While the worsening famine in Gaza is well-documented, there is only limited data on how women in Gaza are experiencing, navigating, and affected by the crisis.
In the coming days, WRC will be publishing a report that redresses this lack of documentation. Drawing on data from and interviews with UN agencies and frontline humanitarian workers, as well as testimonies from women in Gaza themselves, the report illustrates how the famine has disproportionately impacted women. It provides urgent, actionable evidence and recommendations for relief, protection, and long-term recovery that center the voices, needs, and leadership of Gaza’s women.
Much of the report consists of facts and figures, but its beating heart is the testimony of the women in Gaza who shared their stories with lead author Belal Jahjooh and his research team. Belal’s preface to the report movingly speaks to this, and we share it in full here:
This report gives voice to a truth too often buried beneath statistics: famine in Gaza is not a byproduct of war, but a deliberate act. Every person in Gaza lives under its weight, yet for women and girls the burden is heavier, the sorrow deeper, the silence more crushing.
The testimonies gathered here are filled with grief that has no measure. Mothers boil leaves and tell stories to children so they might forget their hunger. Widows faint in aid lines, returning home with nothing but despair. Babies are born too weak to cry, entering a world where even their first breath is stolen by hunger. Women with disabilities face barriers so harsh that survival itself becomes almost unreachable.
This grief is not fleeting; it is woven into every hour of Gaza’s days and nights. It is the sorrow of mothers who bury husbands killed while searching for bread, of women who starve themselves so their children might live, of girls who lose their childhoods in the shadows of hunger and fear. It is sorrow that lingers in the smoke of burning scraps used for cooking, in the humiliation of harassment and assault, and in the silence of empty homes where dignity has been stripped away.

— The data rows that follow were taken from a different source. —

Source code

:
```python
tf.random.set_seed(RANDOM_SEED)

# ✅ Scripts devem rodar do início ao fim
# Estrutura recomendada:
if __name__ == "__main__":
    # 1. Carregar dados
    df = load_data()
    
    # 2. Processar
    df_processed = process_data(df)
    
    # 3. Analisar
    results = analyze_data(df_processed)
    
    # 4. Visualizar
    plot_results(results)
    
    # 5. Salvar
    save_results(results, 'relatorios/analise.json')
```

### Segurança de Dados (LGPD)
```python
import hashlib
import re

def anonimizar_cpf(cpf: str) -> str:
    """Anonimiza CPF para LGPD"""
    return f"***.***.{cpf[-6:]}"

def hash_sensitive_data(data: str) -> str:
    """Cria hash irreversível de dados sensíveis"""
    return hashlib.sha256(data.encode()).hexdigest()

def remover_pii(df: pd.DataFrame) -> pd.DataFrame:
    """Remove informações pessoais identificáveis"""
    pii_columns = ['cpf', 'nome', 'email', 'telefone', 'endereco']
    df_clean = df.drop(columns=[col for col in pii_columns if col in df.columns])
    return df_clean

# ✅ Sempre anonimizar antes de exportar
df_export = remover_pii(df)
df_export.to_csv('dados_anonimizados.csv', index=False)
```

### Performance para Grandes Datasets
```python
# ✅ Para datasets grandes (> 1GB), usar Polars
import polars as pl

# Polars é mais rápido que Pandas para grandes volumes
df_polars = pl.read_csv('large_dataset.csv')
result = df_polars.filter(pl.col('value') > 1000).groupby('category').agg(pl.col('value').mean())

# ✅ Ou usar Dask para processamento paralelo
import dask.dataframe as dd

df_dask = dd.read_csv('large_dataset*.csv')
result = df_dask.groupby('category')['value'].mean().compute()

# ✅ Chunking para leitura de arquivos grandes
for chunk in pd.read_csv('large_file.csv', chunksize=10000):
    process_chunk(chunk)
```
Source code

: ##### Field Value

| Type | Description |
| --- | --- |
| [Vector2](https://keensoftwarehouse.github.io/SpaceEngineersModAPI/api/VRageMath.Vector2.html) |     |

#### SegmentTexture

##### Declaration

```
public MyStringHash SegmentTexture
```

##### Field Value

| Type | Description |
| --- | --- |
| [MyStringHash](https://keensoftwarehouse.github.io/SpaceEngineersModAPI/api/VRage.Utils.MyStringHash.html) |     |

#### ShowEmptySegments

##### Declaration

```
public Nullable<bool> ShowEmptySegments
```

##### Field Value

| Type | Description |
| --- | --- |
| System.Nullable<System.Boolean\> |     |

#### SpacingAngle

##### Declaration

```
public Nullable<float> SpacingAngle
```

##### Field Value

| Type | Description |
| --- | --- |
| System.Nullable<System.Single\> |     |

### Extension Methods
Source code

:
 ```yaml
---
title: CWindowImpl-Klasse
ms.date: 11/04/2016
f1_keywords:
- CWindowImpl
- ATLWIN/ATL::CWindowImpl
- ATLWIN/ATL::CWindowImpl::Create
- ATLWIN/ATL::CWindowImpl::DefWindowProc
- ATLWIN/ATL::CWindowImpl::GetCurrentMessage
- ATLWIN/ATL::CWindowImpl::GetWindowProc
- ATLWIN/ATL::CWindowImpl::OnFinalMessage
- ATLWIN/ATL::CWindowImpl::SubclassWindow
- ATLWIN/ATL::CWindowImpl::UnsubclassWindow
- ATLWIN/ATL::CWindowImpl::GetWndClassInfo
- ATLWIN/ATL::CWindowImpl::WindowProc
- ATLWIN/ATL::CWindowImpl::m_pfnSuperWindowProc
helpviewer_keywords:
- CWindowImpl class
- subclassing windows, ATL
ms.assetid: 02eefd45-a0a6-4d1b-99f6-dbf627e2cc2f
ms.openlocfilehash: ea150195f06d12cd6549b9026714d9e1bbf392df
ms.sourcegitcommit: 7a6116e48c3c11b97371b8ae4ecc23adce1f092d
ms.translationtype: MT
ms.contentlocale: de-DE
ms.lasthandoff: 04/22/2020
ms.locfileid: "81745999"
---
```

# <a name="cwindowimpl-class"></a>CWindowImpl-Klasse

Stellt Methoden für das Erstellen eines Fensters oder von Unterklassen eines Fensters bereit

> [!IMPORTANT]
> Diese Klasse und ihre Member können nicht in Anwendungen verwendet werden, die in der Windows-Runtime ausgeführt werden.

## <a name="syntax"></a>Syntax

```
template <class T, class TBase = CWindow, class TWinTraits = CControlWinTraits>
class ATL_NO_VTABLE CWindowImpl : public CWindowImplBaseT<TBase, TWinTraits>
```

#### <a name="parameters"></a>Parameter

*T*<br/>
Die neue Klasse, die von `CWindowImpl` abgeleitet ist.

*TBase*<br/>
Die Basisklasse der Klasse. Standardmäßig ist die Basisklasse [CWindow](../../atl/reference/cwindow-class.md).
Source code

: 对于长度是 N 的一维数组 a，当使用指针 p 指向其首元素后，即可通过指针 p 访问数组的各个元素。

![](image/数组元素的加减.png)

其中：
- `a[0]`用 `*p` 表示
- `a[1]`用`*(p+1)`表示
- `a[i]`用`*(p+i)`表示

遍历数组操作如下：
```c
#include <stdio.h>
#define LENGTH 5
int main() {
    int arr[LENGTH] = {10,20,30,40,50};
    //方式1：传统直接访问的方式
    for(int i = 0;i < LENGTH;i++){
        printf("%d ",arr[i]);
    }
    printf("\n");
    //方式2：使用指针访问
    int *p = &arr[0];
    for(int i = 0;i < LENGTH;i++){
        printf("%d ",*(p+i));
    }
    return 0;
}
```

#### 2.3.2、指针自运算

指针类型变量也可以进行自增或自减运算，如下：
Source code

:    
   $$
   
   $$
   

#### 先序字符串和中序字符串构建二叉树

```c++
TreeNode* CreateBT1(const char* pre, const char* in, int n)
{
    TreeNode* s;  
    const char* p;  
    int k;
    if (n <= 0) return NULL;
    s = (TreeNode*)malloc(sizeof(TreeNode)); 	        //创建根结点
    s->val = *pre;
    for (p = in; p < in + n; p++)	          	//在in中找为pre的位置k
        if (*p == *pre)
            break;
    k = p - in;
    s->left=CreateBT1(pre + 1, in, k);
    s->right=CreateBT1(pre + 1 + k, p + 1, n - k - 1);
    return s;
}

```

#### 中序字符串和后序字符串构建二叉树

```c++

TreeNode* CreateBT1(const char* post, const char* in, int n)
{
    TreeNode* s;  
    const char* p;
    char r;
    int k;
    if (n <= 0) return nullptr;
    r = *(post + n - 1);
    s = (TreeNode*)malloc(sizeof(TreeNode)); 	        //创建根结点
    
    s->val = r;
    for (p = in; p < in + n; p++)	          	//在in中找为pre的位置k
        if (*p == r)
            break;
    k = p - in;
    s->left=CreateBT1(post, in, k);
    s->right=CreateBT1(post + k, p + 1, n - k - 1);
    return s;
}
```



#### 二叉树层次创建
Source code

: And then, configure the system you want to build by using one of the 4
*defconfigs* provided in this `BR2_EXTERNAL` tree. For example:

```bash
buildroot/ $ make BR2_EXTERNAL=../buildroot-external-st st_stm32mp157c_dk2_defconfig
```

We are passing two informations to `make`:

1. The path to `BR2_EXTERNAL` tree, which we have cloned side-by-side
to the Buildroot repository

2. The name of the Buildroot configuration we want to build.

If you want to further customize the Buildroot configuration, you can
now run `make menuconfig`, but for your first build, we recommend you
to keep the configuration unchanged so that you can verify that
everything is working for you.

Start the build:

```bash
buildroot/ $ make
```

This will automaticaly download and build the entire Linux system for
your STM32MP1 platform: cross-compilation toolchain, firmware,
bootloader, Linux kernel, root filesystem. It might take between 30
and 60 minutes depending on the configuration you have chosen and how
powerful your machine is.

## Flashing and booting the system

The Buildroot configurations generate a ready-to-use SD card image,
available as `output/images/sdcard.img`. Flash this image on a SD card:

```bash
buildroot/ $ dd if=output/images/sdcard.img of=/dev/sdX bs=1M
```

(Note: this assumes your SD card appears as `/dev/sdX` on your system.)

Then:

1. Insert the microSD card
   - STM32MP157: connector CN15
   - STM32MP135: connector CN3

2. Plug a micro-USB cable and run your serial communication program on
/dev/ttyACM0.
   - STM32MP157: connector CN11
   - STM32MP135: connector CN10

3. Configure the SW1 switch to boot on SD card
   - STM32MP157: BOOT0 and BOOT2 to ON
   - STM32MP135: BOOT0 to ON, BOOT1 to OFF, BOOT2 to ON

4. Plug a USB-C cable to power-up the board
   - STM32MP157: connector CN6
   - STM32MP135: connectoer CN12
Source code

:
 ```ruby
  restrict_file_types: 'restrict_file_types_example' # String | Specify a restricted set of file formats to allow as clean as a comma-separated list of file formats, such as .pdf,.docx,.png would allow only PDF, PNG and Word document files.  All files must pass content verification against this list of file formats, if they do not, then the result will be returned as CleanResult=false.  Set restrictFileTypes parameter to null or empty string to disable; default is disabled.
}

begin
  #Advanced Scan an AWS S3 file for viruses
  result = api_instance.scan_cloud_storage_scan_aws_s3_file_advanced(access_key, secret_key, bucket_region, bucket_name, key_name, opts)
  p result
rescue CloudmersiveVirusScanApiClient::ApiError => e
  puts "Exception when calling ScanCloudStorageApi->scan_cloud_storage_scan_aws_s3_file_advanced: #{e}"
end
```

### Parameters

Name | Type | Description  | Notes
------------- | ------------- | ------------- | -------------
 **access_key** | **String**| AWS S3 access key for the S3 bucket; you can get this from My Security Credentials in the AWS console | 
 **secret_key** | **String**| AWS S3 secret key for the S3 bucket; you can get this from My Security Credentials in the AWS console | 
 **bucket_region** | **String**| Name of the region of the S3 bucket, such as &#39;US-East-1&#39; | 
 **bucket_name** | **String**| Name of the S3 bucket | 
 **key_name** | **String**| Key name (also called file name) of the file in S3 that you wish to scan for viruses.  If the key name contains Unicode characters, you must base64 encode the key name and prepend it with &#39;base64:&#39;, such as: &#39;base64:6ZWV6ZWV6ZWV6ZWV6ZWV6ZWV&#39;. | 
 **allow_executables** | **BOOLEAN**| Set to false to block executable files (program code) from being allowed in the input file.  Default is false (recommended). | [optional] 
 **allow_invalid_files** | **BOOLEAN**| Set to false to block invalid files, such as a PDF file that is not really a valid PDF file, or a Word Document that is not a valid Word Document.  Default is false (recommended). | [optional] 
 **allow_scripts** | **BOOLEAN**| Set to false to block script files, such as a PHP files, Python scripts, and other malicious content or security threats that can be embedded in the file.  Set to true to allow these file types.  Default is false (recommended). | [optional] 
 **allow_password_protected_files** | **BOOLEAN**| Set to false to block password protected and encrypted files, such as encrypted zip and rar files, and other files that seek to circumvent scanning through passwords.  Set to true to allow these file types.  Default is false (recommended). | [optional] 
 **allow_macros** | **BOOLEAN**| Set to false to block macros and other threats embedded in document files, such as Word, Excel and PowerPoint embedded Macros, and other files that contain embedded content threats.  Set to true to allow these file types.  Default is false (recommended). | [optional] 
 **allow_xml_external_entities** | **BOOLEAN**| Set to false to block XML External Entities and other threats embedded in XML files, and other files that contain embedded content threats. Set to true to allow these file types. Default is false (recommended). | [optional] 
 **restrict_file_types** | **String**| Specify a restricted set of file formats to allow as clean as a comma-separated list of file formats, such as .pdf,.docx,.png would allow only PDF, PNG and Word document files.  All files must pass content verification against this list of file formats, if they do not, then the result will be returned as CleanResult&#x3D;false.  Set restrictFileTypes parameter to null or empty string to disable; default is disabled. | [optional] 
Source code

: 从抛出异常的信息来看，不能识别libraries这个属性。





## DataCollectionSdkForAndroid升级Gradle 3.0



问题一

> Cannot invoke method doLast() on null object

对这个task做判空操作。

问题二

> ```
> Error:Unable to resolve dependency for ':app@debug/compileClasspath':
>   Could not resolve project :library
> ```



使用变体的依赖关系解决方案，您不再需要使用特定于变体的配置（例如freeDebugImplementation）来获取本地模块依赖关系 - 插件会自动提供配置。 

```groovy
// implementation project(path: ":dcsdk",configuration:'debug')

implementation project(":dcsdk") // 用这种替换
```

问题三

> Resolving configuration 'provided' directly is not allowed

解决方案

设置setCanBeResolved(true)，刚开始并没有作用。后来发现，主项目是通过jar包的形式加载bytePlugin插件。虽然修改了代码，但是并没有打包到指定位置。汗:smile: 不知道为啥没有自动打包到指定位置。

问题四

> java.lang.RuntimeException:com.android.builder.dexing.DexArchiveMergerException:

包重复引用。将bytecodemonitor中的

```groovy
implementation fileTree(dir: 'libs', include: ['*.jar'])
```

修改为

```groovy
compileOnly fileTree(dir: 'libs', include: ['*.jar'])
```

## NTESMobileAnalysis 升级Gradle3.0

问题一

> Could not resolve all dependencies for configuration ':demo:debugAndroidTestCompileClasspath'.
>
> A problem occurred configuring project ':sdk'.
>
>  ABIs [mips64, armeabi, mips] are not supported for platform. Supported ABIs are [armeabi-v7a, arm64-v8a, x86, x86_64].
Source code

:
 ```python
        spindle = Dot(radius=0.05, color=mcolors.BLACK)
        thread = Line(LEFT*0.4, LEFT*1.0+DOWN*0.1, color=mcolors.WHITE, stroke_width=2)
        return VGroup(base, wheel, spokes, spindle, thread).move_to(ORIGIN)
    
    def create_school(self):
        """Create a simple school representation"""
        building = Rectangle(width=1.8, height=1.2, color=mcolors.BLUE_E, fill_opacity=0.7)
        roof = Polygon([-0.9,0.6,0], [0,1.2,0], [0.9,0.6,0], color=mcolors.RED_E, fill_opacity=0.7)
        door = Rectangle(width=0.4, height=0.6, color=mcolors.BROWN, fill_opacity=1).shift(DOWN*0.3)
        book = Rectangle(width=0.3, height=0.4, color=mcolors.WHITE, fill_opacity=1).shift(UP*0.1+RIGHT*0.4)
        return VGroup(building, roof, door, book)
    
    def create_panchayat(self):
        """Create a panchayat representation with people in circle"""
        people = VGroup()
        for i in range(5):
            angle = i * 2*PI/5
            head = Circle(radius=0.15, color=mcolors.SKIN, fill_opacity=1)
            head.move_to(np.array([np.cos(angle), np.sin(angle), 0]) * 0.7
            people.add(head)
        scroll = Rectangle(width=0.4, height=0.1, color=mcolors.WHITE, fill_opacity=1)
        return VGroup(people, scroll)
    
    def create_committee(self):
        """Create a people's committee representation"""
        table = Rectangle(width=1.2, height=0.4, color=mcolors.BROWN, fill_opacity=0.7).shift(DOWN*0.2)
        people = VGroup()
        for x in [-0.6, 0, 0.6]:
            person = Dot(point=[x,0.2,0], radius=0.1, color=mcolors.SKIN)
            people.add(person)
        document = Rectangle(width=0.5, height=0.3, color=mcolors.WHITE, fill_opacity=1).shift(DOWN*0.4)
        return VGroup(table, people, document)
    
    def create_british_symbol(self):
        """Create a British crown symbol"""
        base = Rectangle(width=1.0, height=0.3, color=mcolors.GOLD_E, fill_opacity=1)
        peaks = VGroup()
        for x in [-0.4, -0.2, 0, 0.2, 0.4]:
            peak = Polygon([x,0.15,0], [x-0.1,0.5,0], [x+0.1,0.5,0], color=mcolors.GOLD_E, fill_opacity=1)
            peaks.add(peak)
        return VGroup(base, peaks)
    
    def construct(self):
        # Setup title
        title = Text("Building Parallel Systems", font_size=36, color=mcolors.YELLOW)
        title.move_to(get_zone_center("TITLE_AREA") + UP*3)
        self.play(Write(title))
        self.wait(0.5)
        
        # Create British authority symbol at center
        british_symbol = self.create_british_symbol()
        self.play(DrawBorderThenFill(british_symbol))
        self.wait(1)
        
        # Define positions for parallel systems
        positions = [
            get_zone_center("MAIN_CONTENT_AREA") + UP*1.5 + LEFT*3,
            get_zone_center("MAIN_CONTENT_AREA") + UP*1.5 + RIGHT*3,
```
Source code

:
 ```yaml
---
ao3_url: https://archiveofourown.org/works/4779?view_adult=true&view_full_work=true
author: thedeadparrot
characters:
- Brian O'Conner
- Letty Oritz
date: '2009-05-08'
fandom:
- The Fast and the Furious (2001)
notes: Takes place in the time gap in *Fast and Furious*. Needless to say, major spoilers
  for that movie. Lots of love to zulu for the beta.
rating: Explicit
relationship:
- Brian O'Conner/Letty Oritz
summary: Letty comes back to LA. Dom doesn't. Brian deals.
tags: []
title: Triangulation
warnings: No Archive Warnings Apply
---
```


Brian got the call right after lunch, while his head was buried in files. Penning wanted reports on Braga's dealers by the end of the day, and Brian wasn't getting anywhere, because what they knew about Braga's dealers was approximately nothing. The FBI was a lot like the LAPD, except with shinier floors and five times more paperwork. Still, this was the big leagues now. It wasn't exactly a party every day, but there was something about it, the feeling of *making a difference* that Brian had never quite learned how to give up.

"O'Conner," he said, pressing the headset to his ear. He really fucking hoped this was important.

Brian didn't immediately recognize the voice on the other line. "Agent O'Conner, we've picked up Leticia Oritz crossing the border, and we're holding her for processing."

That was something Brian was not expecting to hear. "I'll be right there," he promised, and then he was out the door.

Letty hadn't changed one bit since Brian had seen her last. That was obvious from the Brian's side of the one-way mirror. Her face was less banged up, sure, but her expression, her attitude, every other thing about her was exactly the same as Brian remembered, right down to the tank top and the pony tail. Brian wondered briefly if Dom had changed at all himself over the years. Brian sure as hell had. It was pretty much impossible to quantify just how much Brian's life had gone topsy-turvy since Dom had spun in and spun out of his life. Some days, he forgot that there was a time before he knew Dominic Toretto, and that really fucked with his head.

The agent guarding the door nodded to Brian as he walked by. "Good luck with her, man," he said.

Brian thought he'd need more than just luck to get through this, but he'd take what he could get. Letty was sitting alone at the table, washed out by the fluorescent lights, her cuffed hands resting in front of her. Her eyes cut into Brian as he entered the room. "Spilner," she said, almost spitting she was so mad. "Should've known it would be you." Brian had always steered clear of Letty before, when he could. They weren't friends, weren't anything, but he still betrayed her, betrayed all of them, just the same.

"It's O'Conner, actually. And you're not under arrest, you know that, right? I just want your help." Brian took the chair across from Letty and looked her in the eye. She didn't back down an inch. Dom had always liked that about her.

What once was a humanitarian system has collapsed. Hospitals, clinics, and aid networks that should protect life lie in ruins. Under siege, it is not only the humanitarian order that has fallen, but also the very foundations of international law. The promises that should shield civilians in war have been broken, leaving Gaza with no refuge, no protection, no justice.
And yet, even in this wasteland of grief, courage endures. Gaza’s women hold families together in the rubble, feed others while starving themselves, and cradle children through nights of hunger and fear. Their resilience is extraordinary, but resilience is not infinite. No society should be condemned to such grief, and no women or girls should be abandoned to carry sorrow so heavy, so unrelenting, and so undeserved.
For generations, displacement, blockade, and violence have shaped the lives of Palestinians in Gaza. Most who live there are refugees, born without a state and raised without the promise of return. For decades Gazans have defied the odds, marked by the endurance of a people determined to carry forward. But this war threatens to suffocate the history, present, and future of Gaza.
This report is not only a chronicle of suffering; it is a plea for conscience. The international community must end the weaponization of hunger, restore safe humanitarian access, and place women and girls, including those with disabilities, at the center of relief and recovery.
The grief and sorrow that echo through these pages must not be allowed to define Gaza’s future. To turn away now would not only betray its people, but betray humanity itself.